Crowell’s plan would put meters along Main Street south of Court Street, along Turner Street in front of the Androscoggin County Courthouse, on Court Street between Pleasant Street and Mechanics Row and in the Main Street parking lot.

In the parking lot, the city would use parking kiosks. A single kiosk would serve several spaces.

Councilors said they would consider the idea.

“But what was missing from that meeting was community input,” Crowell said. “That’s why we want this meeting, to bring in all the businesses downtown and open it to the public to let everyone make a comment.”

The meeting is scheduled for 6 p.m. Wednesday in Auburn Hall.
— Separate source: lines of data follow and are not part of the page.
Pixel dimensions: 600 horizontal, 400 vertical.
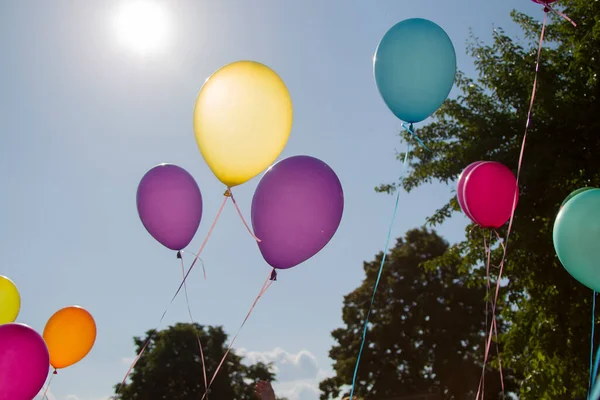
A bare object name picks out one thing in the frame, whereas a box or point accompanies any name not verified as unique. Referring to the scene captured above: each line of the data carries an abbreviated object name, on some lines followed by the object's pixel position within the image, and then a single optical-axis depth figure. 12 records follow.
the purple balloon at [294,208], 4.20
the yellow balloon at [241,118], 4.24
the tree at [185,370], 26.97
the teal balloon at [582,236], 3.63
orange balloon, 5.91
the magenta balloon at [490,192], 5.16
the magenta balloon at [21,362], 3.88
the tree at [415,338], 21.56
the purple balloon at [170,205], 5.22
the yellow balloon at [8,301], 5.62
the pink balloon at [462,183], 5.39
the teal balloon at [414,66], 4.63
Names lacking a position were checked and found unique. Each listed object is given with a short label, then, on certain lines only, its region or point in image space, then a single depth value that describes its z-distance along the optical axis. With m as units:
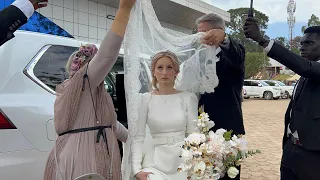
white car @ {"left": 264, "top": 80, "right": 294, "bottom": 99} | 27.66
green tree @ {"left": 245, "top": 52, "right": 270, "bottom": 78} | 42.66
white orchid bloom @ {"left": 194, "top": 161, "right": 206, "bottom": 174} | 1.98
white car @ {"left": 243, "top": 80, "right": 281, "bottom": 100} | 27.08
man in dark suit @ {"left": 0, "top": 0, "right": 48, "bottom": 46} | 1.45
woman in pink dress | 1.98
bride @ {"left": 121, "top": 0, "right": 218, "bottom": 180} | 2.27
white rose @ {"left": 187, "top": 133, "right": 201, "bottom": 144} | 2.04
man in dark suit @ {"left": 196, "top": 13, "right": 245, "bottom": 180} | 2.59
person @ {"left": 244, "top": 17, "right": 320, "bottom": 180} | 2.22
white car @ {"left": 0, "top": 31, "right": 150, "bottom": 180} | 2.43
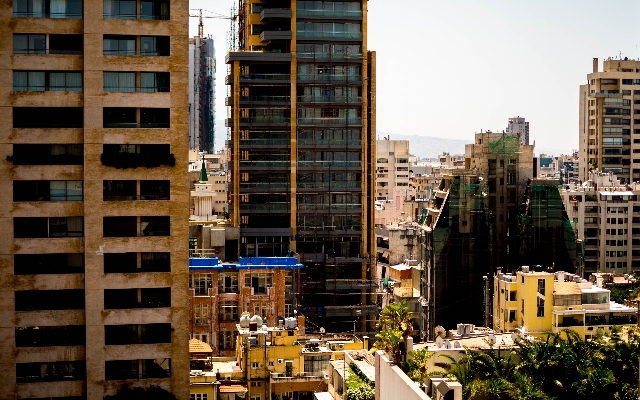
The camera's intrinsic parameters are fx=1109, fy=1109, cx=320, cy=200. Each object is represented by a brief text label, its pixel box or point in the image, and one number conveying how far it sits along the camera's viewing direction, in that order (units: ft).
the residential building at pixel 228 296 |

Crowell estimated the cost to install 216 meters would be $90,000. Additional salaries for parking enforcement officers would cost $45,500, a vehicle would cost $16,000 and annual maintenance and repairs would cost $6,000. In all, the program would cost $216,000 for the first year, $66,000 for the second year and $75,600 per year after that.

He estimated the meters would generate $129,000 per year in revenue when the program gets going, after at least a year. He estimated the meters would pay for themselves beginning in the third year.

The city does not have parking meters, but does have time limits on some lots. Those limits range from a half-hour to two hours.